One of the primary reasons people choose to invest in a Roth IRA, as opposed to a Traditional IRA, is because they believe tax rates will continue to rise. They want to pay tax on their money now when it’s at a lower rate. I’ve always felt this to be a weak assumption. The top marginal tax rate in the U.S. was 70% in 1977. Today the top marginal bracket is 37%.

While the IRS lets me defer up to $18,500 (in 2018) to my 401(k), it only lets me contribute $5,500 to a Roth IRA (since I’m 49 or younger). From my experience, I’ve seen this stifle contributions from people who otherwise would increase their retirement contributions each year, if they were to primarily focus on the 401(k).

In practice, people only have so much time and energy to focus on their finances. Even when financial experts instruct people on how to use both employer-sponsored retirement savings vehicles and individual retirement accounts, they simply don’t bother. They pick one pony to ride, even when that pony bucks them off once they’ve invested $5,500 in it. Had the person chosen to ride other ponies in the stable — such as the 401(k) — they could have kept riding and contributed more as their income changed over time.

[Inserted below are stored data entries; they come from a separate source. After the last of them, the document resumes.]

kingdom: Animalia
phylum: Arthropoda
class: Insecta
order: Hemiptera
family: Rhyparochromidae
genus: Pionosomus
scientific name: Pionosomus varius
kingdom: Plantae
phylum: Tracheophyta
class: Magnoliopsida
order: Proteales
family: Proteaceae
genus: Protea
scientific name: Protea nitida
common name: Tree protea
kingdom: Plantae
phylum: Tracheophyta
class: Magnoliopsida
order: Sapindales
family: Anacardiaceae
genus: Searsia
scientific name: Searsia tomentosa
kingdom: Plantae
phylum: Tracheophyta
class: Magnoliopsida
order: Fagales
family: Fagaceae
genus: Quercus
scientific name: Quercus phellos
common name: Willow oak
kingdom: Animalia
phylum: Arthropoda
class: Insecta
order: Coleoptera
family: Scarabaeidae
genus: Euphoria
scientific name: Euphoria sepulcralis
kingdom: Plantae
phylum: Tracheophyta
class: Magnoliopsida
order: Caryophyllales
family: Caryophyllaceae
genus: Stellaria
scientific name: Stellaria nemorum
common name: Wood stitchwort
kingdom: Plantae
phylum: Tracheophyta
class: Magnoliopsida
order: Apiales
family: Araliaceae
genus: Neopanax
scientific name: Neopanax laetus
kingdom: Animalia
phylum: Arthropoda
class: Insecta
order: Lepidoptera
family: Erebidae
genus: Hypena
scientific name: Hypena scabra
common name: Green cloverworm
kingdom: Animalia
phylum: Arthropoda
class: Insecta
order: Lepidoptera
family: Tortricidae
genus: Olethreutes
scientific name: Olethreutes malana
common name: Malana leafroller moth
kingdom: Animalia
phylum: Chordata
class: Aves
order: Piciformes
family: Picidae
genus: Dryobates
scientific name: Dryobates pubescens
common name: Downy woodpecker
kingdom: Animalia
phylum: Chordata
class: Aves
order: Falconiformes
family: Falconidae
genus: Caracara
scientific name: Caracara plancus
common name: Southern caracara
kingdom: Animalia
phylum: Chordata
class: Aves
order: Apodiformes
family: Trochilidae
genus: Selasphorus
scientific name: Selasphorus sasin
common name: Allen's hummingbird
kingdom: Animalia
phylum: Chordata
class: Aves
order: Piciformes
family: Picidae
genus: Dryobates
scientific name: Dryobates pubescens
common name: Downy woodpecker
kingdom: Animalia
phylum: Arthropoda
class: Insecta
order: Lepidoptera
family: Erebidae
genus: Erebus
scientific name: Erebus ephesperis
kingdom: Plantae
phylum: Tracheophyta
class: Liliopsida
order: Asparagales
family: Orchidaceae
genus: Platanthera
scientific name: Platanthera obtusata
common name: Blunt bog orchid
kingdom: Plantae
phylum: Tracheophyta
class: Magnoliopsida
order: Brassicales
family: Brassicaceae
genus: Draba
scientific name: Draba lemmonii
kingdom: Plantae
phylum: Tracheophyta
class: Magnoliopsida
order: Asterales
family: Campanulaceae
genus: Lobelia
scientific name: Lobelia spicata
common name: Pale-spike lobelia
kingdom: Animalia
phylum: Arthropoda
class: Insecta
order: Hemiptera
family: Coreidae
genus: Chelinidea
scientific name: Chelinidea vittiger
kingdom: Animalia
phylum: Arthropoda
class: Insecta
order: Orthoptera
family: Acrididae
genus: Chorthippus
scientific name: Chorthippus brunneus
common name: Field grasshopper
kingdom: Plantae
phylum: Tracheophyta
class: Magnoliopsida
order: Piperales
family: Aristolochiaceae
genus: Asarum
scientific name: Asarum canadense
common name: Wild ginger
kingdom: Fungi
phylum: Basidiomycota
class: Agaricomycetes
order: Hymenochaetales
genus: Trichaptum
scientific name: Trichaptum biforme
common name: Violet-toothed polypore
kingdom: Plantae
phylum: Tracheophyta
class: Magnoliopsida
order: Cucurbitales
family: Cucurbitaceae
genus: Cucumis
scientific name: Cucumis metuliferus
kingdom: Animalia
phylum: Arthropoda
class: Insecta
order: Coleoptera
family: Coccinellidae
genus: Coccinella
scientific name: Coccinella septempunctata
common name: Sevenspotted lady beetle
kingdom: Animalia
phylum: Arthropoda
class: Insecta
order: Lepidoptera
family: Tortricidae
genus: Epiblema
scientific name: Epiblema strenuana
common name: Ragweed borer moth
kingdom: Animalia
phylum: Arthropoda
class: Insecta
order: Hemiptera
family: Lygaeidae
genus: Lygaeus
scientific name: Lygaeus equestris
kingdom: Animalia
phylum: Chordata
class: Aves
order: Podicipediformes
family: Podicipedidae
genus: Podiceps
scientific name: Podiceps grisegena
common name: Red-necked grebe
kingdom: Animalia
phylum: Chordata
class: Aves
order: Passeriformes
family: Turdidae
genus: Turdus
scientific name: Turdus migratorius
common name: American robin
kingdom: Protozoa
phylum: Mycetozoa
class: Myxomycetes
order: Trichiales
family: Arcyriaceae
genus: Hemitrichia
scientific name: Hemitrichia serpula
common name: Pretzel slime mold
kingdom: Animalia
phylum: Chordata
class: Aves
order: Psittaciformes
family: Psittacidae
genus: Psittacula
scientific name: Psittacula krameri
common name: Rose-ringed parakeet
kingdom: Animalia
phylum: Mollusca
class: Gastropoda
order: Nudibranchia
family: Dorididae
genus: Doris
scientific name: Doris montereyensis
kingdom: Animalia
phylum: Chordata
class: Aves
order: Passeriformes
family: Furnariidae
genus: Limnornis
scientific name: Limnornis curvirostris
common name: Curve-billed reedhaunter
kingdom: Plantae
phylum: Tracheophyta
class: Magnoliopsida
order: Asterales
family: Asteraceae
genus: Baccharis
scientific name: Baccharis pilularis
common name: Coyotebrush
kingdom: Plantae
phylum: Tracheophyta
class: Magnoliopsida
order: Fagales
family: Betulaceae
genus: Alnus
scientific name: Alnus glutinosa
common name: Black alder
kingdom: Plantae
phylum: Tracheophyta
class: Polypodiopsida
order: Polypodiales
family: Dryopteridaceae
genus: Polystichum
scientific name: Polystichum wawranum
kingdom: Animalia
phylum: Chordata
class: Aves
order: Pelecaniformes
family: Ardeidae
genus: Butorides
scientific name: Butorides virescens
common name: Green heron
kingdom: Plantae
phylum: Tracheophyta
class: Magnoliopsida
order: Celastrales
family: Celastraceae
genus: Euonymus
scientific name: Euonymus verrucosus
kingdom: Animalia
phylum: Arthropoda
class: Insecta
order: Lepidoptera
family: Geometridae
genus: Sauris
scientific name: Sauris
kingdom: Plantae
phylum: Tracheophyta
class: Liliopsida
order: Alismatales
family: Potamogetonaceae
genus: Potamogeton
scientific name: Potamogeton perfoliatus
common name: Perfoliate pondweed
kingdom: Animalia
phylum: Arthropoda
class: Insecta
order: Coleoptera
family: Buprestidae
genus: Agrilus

And what if you’re on the upper end of the income spectrum? Roth’s got nothing for you. People in this particular predicament must access Roth through the back door, via a backdoor Roth conversion.

I’m also struggling to get over how fussy the Roth IRA is. As a stand-alone methodology for preparing for retirement, it struggles to have broad appeal. This relates to my ultimate point: Americans are thirsting for financial simplicity more than ever and, if they take the Roth path, they will absolutely underfund their retirement.

Is this Roth’s fault? No. Is this the government’s fault? No. But if Americans continue to struggle to weave together simple retirement funding strategies, let alone complex ones, then the Roth suffers from being too little of a good thing.

This last concern could be rational or irrational but, based on the near meltdown of the 529 tax program just a few years ago, I feel like my concern is legitimate. With one bad piece of legislation, all the tax advantages of Roth IRAs could quickly disappear. If some future tax reform bill ever targets the tax-free nature of Roths at withdrawal, then we’re all staring at a retirement disaster. Roths are vulnerable to myopic thinking.